A group with the vague name "League of American Voters" is paying to run a TV ad campaign that features a credible figure -- a doctor in a white coat -- and photos of bleak, empty hospital beds and seniors posing with bottles of medicine. The doctor warns of dire dangers if health care reform is enacted, like rationing of care and long delays in getting cancer treatment. It turns out that the League of American Voters is housed at the very same Washington, D.C. address as a slew of other pro-business, conservative supposed "grassroots" citizen groups that lobby for business interests, like Americans for Tax Reform, the American Family Business Institute, and the Property Rights Alliance.

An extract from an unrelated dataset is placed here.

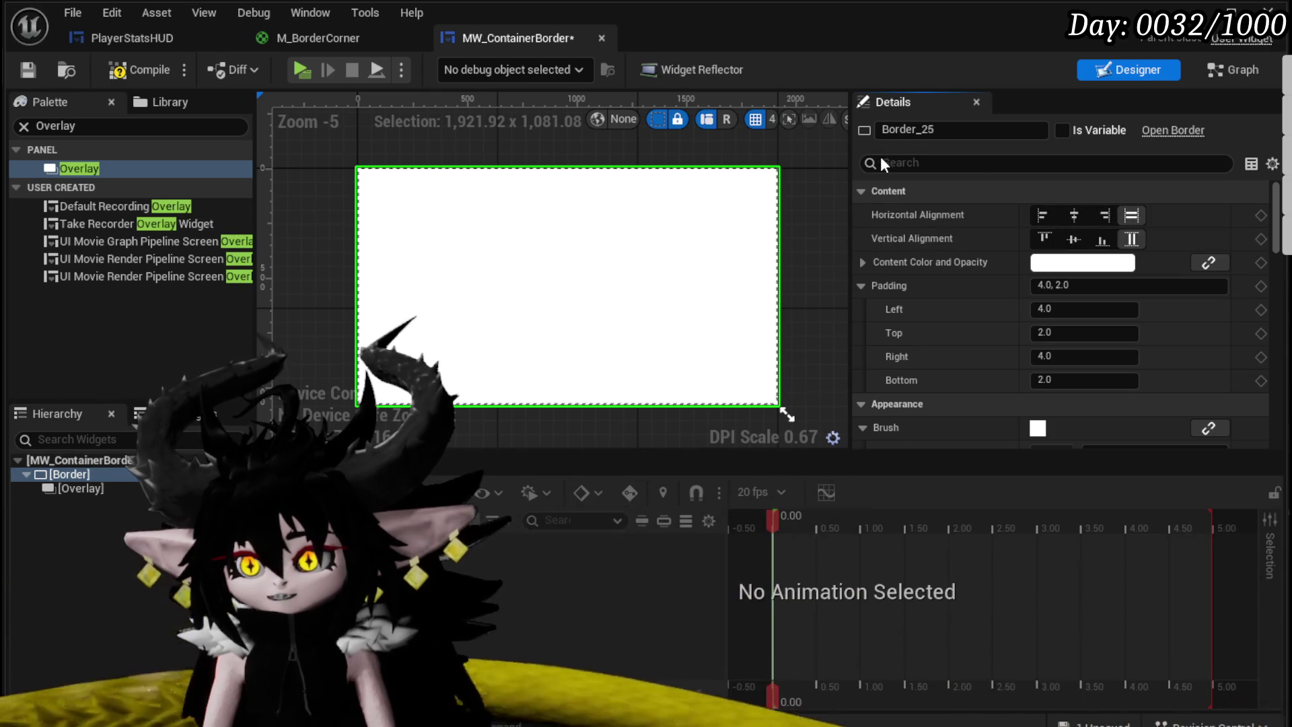
drag(851, 162, 1061, 165)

The health insurance industry has indeed taken Big Tobacco's playbook and is expanding on it. If all goes according to Big Insurance's plans, people will be misled and frightened enough to doom themselves to a watered-down, cobbled-together "solution" to the health care crisis that will have little or no effect on corporate profits. The upside is that we can learn from past lessons and from dealing with the tobacco industry. We now know far more about corporate propaganda and lobbying campaigns that we used to. By this time, legislators, journalists and citizens should be able to see through the insurance industry's manipulative lobbying techniques and misleading claims and call them out for the self-serving propaganda that they are.